Opioid use is a growing public health crisis with the number over overdoses quadrupling in the last decade (NSDUH, 2014). As with ATOD, OUD also experiences a strong graded relationship with ACEs (Dube & Felitti, 2003). Recent research in OUDs have discovered that an inverse relationship between age of onset and ACE score exists (Stein et al., 2017). Women reported significantly higher ACE scores than their male OUD counterparts (Stein et al., 2017). Female opioid users have higher ACEs overall and also report a four-fold higher incidence rates of sexual abuse than their male peers (Felitti, et al., 2017). Finally and tragically, the OUD population experiences ACEs of 4 or more at a rate of over 50% (Stein et al., 2017), compared to the 15.5% of the general population (Dube & Felitti, 2003). Additionally, with every increase in ACE score, a 17% increase in relapse risk was noted (Derefinko et al., 2019).
Actions for prevention & implications for policy
ATOD abuse is one of the many intractable human problems that appears to be resistant to efforts of eradication. By demonstrating strong graded relationships between ACE scores and the use of ATOD, this robust association must move policy makers and public health professionals towards action. Community and clinical screening for ACEs with trauma informed care options should become standard practice to stakeholders and service providers alike (Stein et al., 2017).

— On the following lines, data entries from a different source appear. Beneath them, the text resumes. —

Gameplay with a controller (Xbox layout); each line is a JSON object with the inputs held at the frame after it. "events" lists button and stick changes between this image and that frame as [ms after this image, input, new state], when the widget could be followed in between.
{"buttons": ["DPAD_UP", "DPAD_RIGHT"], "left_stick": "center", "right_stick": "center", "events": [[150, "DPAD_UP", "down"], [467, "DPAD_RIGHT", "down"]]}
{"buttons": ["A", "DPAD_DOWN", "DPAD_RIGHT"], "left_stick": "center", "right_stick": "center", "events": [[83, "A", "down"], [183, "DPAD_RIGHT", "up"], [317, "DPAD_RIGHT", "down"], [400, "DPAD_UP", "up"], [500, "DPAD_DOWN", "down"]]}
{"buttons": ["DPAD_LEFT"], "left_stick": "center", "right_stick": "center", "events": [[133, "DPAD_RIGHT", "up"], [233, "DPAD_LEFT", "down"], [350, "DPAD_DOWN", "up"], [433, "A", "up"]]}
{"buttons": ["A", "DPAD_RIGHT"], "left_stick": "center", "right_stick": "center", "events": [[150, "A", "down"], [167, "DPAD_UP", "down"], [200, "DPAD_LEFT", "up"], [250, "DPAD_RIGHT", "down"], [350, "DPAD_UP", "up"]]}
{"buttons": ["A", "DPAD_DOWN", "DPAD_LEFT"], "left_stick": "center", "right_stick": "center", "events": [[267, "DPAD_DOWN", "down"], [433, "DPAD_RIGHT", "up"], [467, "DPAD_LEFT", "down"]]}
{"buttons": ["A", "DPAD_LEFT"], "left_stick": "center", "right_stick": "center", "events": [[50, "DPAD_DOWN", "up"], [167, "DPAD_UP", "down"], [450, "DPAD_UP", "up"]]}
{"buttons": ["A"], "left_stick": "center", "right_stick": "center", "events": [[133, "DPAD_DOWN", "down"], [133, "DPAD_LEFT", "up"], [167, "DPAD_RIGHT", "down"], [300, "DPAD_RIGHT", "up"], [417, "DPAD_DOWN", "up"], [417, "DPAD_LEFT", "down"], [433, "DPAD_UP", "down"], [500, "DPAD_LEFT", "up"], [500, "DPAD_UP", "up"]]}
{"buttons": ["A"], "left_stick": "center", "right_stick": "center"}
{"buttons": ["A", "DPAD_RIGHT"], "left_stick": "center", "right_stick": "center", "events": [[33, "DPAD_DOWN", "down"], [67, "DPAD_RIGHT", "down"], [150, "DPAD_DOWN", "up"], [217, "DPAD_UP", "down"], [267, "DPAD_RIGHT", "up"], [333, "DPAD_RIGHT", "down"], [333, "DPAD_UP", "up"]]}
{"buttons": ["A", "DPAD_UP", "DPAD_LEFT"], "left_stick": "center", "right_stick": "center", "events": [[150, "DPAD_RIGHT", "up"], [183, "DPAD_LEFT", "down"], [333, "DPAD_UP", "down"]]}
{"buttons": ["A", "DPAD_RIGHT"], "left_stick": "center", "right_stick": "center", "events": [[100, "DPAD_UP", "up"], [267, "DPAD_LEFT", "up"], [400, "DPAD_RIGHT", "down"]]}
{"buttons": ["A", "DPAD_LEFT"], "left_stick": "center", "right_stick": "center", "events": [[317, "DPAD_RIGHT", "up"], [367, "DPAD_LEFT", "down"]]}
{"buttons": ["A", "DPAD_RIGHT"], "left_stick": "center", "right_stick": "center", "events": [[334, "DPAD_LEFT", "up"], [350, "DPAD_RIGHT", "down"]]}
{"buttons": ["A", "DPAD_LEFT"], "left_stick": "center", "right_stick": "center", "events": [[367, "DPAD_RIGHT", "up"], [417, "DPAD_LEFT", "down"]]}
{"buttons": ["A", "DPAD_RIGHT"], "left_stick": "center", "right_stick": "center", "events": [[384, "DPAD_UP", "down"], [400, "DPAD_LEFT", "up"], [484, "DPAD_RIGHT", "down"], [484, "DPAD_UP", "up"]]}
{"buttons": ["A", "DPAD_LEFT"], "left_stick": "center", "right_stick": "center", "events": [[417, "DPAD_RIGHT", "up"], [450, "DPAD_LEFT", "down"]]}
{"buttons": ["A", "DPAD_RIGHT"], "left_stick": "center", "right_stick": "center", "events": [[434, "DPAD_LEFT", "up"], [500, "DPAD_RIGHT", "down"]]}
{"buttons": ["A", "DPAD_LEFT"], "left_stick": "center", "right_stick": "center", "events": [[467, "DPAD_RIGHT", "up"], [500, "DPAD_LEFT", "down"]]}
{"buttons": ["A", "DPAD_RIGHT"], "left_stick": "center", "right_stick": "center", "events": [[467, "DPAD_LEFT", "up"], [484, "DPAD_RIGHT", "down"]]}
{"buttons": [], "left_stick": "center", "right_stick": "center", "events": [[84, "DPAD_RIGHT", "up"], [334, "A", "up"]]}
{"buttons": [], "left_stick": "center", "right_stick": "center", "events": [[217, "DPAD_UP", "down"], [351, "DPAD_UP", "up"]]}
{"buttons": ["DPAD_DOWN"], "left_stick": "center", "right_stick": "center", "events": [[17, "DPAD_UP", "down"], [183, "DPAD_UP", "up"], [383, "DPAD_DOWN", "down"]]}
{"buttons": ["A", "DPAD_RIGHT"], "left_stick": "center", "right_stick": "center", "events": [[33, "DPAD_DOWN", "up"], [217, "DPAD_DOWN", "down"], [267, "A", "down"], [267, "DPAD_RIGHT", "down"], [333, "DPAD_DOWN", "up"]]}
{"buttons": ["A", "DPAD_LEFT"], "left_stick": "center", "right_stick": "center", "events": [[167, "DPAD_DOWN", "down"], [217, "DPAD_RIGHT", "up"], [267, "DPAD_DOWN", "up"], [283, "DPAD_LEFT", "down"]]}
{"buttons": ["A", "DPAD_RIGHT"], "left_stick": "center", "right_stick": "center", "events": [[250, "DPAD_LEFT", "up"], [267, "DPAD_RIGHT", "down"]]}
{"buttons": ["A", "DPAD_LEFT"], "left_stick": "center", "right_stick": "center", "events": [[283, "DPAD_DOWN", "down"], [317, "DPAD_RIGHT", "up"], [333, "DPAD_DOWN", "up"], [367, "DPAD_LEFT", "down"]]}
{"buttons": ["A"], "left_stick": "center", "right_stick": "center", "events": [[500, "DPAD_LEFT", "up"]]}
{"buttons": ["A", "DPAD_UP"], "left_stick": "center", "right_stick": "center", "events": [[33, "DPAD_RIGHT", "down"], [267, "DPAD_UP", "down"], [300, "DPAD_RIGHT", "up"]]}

Felitti posits, and ample ACE evidence suggests, that chronic, unrelieved stress causes intractable health issues such as obesity, mental illness, and ATOD dependence (Felitti, 2003). Affecting over 60% of the population with one ACE or more, adverse childhood experiences are “remarkably common” even among middle class professionals (Anda et al., 2008). Public policy MUST center around early and prolonged efforts towards prevention of adversity in childhood. Providers and policy makers alike must work together to ensure that each child can grow and develop within the average expected environment (Cicchetti & Valentino, 2006). Where adversity is intractable and the environment unexpected, positive childhood experiences show a strong dose response relationship increasing resilience, reducing the use of ATOD, while improving public health outcomes (Bethell, Jones, Gombojav, Linkenbach, & Sege, 2019).